[Gluster-users] Gluster 3.7.17 distributed-replicated volume experiences almost regular Gluster internal NFS subprocess crash (CentOS 7.2)

Fri Dec 2 20:12:32 UTC 2016

Hi all,

I've added more info and full /var/log/gluster contents from cluster nodes to https://bugzilla.redhat.com/show_bug.cgi?id=1381970

After many tries with configuration tweaks, the crash problem still remains and is exactly reproducible in a few minutes by generating NFS load.

Any advice whatsoever would be very welcome!

(I started thinking about migrating to NFS-Ganesha, but we cannot safely introduce a full Pacemaker/Corosync stack into a hyperconverged GlusterFS/oVirt setup, I think)

Many thanks in advance.

Best regards,
Giuseppe Ragusa

________________________________________
Da: gluster-users-bounces at gluster.org <gluster-users-bounces at gluster.org> per conto di Giuseppe Ragusa <giuseppe.ragusa at hotmail.com>
Inviato: martedì 29 novembre 2016 23.36
A: gluster-users at gluster.org
Oggetto: [Gluster-users] Gluster 3.7.17 distributed-replicated volume experiences almost regular Gluster internal NFS subprocess crash (CentOS 7.2)

Hi all,

I'm writing to kindly ask for help on the issue in subject line above and documented in:

https://bugzilla.redhat.com/show_bug.cgi?id=1381970

Brief recap:

a 3-node replicated (with arbiter, confined on the same dedicated node for all volumes) distributed volume cluster experiences regular nfs crashes on at least one (non arbiter) node at a time (all two non arbiter nodes crash if given enough time without enacting the workaround cited below); there are no Gluster native clients, only NFS ones, all on a dedicated network.

Simply restarting an NFS-enabled volume restarts the nfs services on all (non arbiter) nodes for all volumes and all seems well up to the next crash (crashes happen many times a day under our normal workload).

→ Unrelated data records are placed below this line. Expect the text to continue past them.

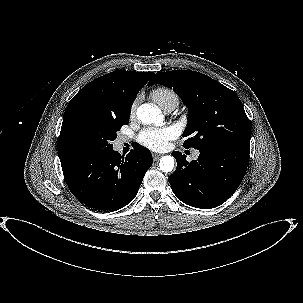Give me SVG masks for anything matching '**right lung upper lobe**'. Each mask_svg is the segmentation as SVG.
I'll list each match as a JSON object with an SVG mask.
<instances>
[{"label":"right lung upper lobe","instance_id":"1","mask_svg":"<svg viewBox=\"0 0 303 303\" xmlns=\"http://www.w3.org/2000/svg\"><path fill=\"white\" fill-rule=\"evenodd\" d=\"M153 75L152 72L118 70L93 80L69 102L62 125L70 114L82 108L91 109L106 118L129 121L136 95ZM58 154L60 160L73 156L61 147H58Z\"/></svg>","mask_w":303,"mask_h":303}]
</instances>
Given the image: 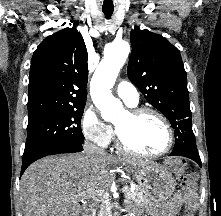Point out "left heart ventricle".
<instances>
[{
    "mask_svg": "<svg viewBox=\"0 0 221 216\" xmlns=\"http://www.w3.org/2000/svg\"><path fill=\"white\" fill-rule=\"evenodd\" d=\"M115 126L125 142L141 152H159L167 144V131L163 123L153 115H144L138 119L123 112Z\"/></svg>",
    "mask_w": 221,
    "mask_h": 216,
    "instance_id": "b2bd125f",
    "label": "left heart ventricle"
}]
</instances>
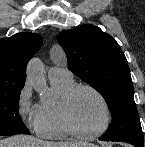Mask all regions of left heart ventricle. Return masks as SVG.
I'll return each instance as SVG.
<instances>
[{
  "label": "left heart ventricle",
  "instance_id": "b2bd125f",
  "mask_svg": "<svg viewBox=\"0 0 145 147\" xmlns=\"http://www.w3.org/2000/svg\"><path fill=\"white\" fill-rule=\"evenodd\" d=\"M72 113L84 131L94 132L104 126L106 112L98 97L88 90L80 91L73 100Z\"/></svg>",
  "mask_w": 145,
  "mask_h": 147
}]
</instances>
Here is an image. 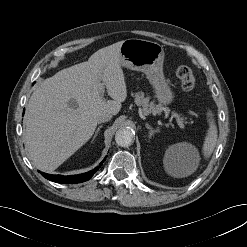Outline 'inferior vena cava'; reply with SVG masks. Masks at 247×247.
Here are the masks:
<instances>
[{"label":"inferior vena cava","instance_id":"602c4592","mask_svg":"<svg viewBox=\"0 0 247 247\" xmlns=\"http://www.w3.org/2000/svg\"><path fill=\"white\" fill-rule=\"evenodd\" d=\"M111 118H112L111 114H107V113L101 114L98 116V123H104L110 121Z\"/></svg>","mask_w":247,"mask_h":247}]
</instances>
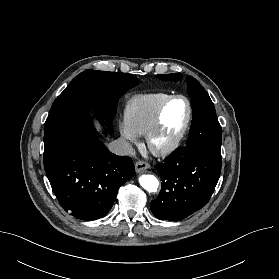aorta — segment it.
Returning a JSON list of instances; mask_svg holds the SVG:
<instances>
[{"mask_svg": "<svg viewBox=\"0 0 279 279\" xmlns=\"http://www.w3.org/2000/svg\"><path fill=\"white\" fill-rule=\"evenodd\" d=\"M139 183L146 191L150 193L156 192L159 186L158 179L151 174H144L140 176Z\"/></svg>", "mask_w": 279, "mask_h": 279, "instance_id": "aorta-1", "label": "aorta"}]
</instances>
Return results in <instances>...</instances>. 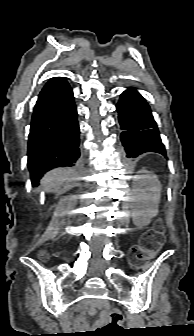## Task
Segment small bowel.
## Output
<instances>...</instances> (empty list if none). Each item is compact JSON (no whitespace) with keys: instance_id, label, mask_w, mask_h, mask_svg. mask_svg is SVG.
<instances>
[{"instance_id":"small-bowel-1","label":"small bowel","mask_w":194,"mask_h":336,"mask_svg":"<svg viewBox=\"0 0 194 336\" xmlns=\"http://www.w3.org/2000/svg\"><path fill=\"white\" fill-rule=\"evenodd\" d=\"M106 306H107V305H106V304H104V305H103V308H106ZM84 322H85V320H84V319H79V320H78V323H84Z\"/></svg>"}]
</instances>
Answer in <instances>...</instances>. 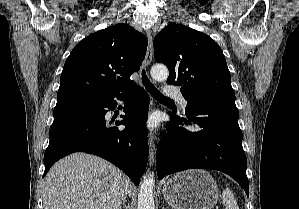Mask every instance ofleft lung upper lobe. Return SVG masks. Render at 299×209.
<instances>
[{"label":"left lung upper lobe","instance_id":"obj_1","mask_svg":"<svg viewBox=\"0 0 299 209\" xmlns=\"http://www.w3.org/2000/svg\"><path fill=\"white\" fill-rule=\"evenodd\" d=\"M154 57L169 69L168 83L179 85L188 106L201 99L235 101L231 75L219 45L208 35L170 23L154 39Z\"/></svg>","mask_w":299,"mask_h":209}]
</instances>
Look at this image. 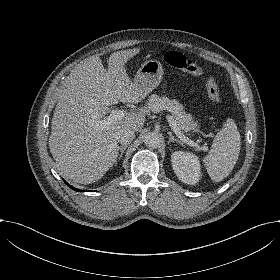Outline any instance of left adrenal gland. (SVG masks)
<instances>
[{
  "label": "left adrenal gland",
  "mask_w": 280,
  "mask_h": 280,
  "mask_svg": "<svg viewBox=\"0 0 280 280\" xmlns=\"http://www.w3.org/2000/svg\"><path fill=\"white\" fill-rule=\"evenodd\" d=\"M168 135H169V141H168V143H170V142H178L180 145H182V146L184 145V143H183L182 141L176 139V138L172 135L171 132H168Z\"/></svg>",
  "instance_id": "1"
}]
</instances>
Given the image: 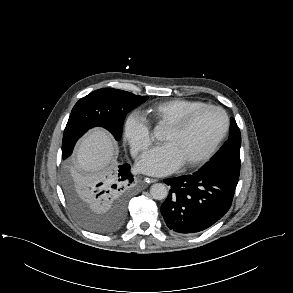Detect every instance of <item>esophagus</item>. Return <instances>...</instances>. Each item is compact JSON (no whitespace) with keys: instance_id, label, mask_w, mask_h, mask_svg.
Instances as JSON below:
<instances>
[{"instance_id":"obj_1","label":"esophagus","mask_w":293,"mask_h":293,"mask_svg":"<svg viewBox=\"0 0 293 293\" xmlns=\"http://www.w3.org/2000/svg\"><path fill=\"white\" fill-rule=\"evenodd\" d=\"M145 180H148L151 183H155L158 181V179H155V178H145Z\"/></svg>"}]
</instances>
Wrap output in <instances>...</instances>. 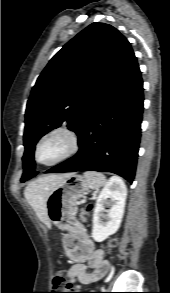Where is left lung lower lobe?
Returning a JSON list of instances; mask_svg holds the SVG:
<instances>
[{
    "mask_svg": "<svg viewBox=\"0 0 170 293\" xmlns=\"http://www.w3.org/2000/svg\"><path fill=\"white\" fill-rule=\"evenodd\" d=\"M143 100L141 72L132 52L78 134V153L46 173L112 172L132 183L141 137Z\"/></svg>",
    "mask_w": 170,
    "mask_h": 293,
    "instance_id": "left-lung-lower-lobe-1",
    "label": "left lung lower lobe"
}]
</instances>
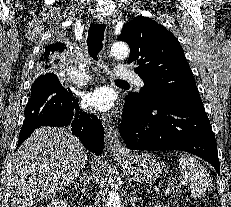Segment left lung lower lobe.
Here are the masks:
<instances>
[{
	"mask_svg": "<svg viewBox=\"0 0 231 207\" xmlns=\"http://www.w3.org/2000/svg\"><path fill=\"white\" fill-rule=\"evenodd\" d=\"M119 132L129 149L186 151L219 174L216 140L201 98L144 107L125 101Z\"/></svg>",
	"mask_w": 231,
	"mask_h": 207,
	"instance_id": "0a47b994",
	"label": "left lung lower lobe"
}]
</instances>
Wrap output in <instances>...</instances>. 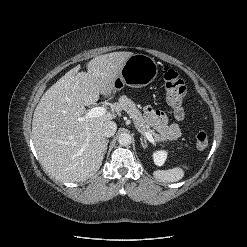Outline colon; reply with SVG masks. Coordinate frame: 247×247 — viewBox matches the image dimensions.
Returning <instances> with one entry per match:
<instances>
[{
    "label": "colon",
    "mask_w": 247,
    "mask_h": 247,
    "mask_svg": "<svg viewBox=\"0 0 247 247\" xmlns=\"http://www.w3.org/2000/svg\"><path fill=\"white\" fill-rule=\"evenodd\" d=\"M163 78L165 82L166 101L173 108L175 117L177 119H183L185 115V81L178 72L169 67L164 68ZM195 145L200 151L205 150L208 147L209 140L204 131H199L196 134Z\"/></svg>",
    "instance_id": "obj_1"
}]
</instances>
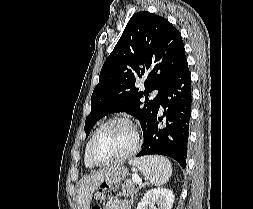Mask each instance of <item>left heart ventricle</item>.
<instances>
[{
	"mask_svg": "<svg viewBox=\"0 0 253 209\" xmlns=\"http://www.w3.org/2000/svg\"><path fill=\"white\" fill-rule=\"evenodd\" d=\"M134 134L129 125L114 122L107 125L98 135L94 155L99 161H108L120 157L133 145Z\"/></svg>",
	"mask_w": 253,
	"mask_h": 209,
	"instance_id": "obj_1",
	"label": "left heart ventricle"
}]
</instances>
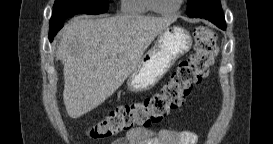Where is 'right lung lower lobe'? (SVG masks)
<instances>
[{"instance_id": "1", "label": "right lung lower lobe", "mask_w": 273, "mask_h": 144, "mask_svg": "<svg viewBox=\"0 0 273 144\" xmlns=\"http://www.w3.org/2000/svg\"><path fill=\"white\" fill-rule=\"evenodd\" d=\"M54 36H55V35L49 36L50 41L53 40Z\"/></svg>"}]
</instances>
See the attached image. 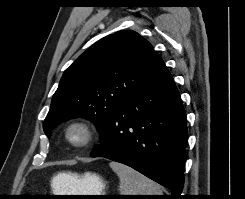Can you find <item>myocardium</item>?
Segmentation results:
<instances>
[{
    "label": "myocardium",
    "mask_w": 245,
    "mask_h": 199,
    "mask_svg": "<svg viewBox=\"0 0 245 199\" xmlns=\"http://www.w3.org/2000/svg\"><path fill=\"white\" fill-rule=\"evenodd\" d=\"M74 128H79L84 133V138L80 142H75L70 137V132ZM64 136L69 145L75 148L88 147L95 138V129L93 125L84 119H74L67 123L64 129Z\"/></svg>",
    "instance_id": "obj_1"
}]
</instances>
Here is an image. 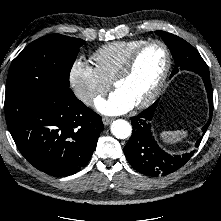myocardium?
<instances>
[{"label":"myocardium","mask_w":221,"mask_h":221,"mask_svg":"<svg viewBox=\"0 0 221 221\" xmlns=\"http://www.w3.org/2000/svg\"><path fill=\"white\" fill-rule=\"evenodd\" d=\"M155 44L161 46L165 52V57H166L165 67L163 69L161 77H160L156 87L154 88V90L144 100L135 104L136 108L148 107L153 102H155V100L160 96V94H161V92L167 82V79H168V76H169V73L171 70V66H172V56H171V52H170L168 45L165 42H163L162 40H158V39H152V40L145 41L143 44L138 46L128 56V58L126 59V61L123 64V66L121 67L119 72L115 75V77L112 80L113 86L115 88H117V84L120 81L126 79L132 73L134 66L136 64V61H137L139 55L143 52V50H145L147 47H149L151 45H155Z\"/></svg>","instance_id":"f54148a6"}]
</instances>
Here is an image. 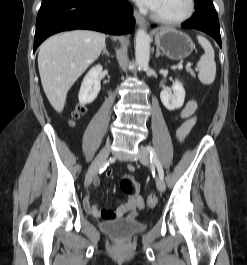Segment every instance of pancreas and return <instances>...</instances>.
<instances>
[{"instance_id":"1","label":"pancreas","mask_w":247,"mask_h":265,"mask_svg":"<svg viewBox=\"0 0 247 265\" xmlns=\"http://www.w3.org/2000/svg\"><path fill=\"white\" fill-rule=\"evenodd\" d=\"M186 71H187L188 73H190V75H191L192 77H195V73H194V71H193L190 67H186Z\"/></svg>"}]
</instances>
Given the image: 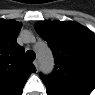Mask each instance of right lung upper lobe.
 Returning <instances> with one entry per match:
<instances>
[{
  "label": "right lung upper lobe",
  "instance_id": "cb5924a9",
  "mask_svg": "<svg viewBox=\"0 0 95 95\" xmlns=\"http://www.w3.org/2000/svg\"><path fill=\"white\" fill-rule=\"evenodd\" d=\"M21 24L0 19V95H21L29 75L36 71L16 41Z\"/></svg>",
  "mask_w": 95,
  "mask_h": 95
}]
</instances>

Am almost sure way of making nfs crash immediately is recreating the yum metadata directory on a CentOS7 OS mirror repo hosted on a NFS-enabled volume.

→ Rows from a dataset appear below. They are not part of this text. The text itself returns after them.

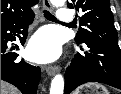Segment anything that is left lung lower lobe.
<instances>
[{"mask_svg": "<svg viewBox=\"0 0 121 94\" xmlns=\"http://www.w3.org/2000/svg\"><path fill=\"white\" fill-rule=\"evenodd\" d=\"M80 45L65 72L64 94L87 82H100L121 89V50L118 44L88 41Z\"/></svg>", "mask_w": 121, "mask_h": 94, "instance_id": "obj_1", "label": "left lung lower lobe"}]
</instances>
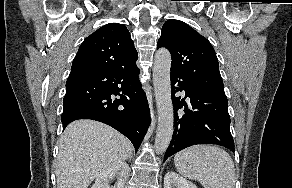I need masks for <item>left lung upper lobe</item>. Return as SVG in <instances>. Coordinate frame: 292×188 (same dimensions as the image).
Returning <instances> with one entry per match:
<instances>
[{"instance_id":"5c2ea615","label":"left lung upper lobe","mask_w":292,"mask_h":188,"mask_svg":"<svg viewBox=\"0 0 292 188\" xmlns=\"http://www.w3.org/2000/svg\"><path fill=\"white\" fill-rule=\"evenodd\" d=\"M171 53V73L202 87L224 92L218 59L210 42L180 20H168L162 27L157 48Z\"/></svg>"}]
</instances>
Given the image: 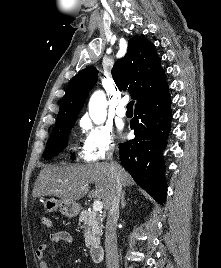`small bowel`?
<instances>
[{"label": "small bowel", "mask_w": 221, "mask_h": 268, "mask_svg": "<svg viewBox=\"0 0 221 268\" xmlns=\"http://www.w3.org/2000/svg\"><path fill=\"white\" fill-rule=\"evenodd\" d=\"M50 241L52 243H58V242L71 243L73 242V237L70 233L66 231H58V232H53L50 235ZM48 249H49V244H41L36 249L35 254H36V258L39 261V268H50L49 262L45 259V254Z\"/></svg>", "instance_id": "small-bowel-1"}]
</instances>
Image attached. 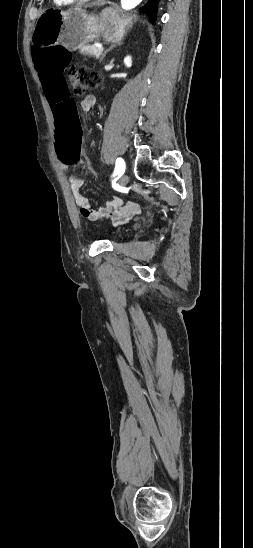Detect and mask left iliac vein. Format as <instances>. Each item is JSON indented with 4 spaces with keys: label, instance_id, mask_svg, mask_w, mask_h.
<instances>
[{
    "label": "left iliac vein",
    "instance_id": "4c4485c4",
    "mask_svg": "<svg viewBox=\"0 0 253 548\" xmlns=\"http://www.w3.org/2000/svg\"><path fill=\"white\" fill-rule=\"evenodd\" d=\"M128 182H129V176L126 174H124L119 180V184L122 186H125Z\"/></svg>",
    "mask_w": 253,
    "mask_h": 548
}]
</instances>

Since it is a production cluster and we had to disable various cron jobs that were regularly crashing the internal NFS Gluster part (no NFS-Ganesha in use here), I am almost ready to accept even the upgrade to 3.8.x as a solution (I dare to say so since I've seen various fixes in Gerrit that were not being backported to 3.7 and one I even reported to Bugzilla, cloning the 3.8 bug and kindly asking for a backport, given that the patch applied cleanly; this brings the question: is the backporting of patches to 3.7 being phased out if not explicitly requested for?).

The only caveat could be that the cluster is an hyperconverged setup with oVirt 3.6.7 (but the oVirt part with its dedicated Gluster volumes is working flawlessly and is absolutely not being used to manage Gluster, only to monitor it), so I would need to check for 3.8 compatibility before upgrading.

Many thanks in advance to anyone who can offer any advice on this issue.

Best regards,

Giuseppe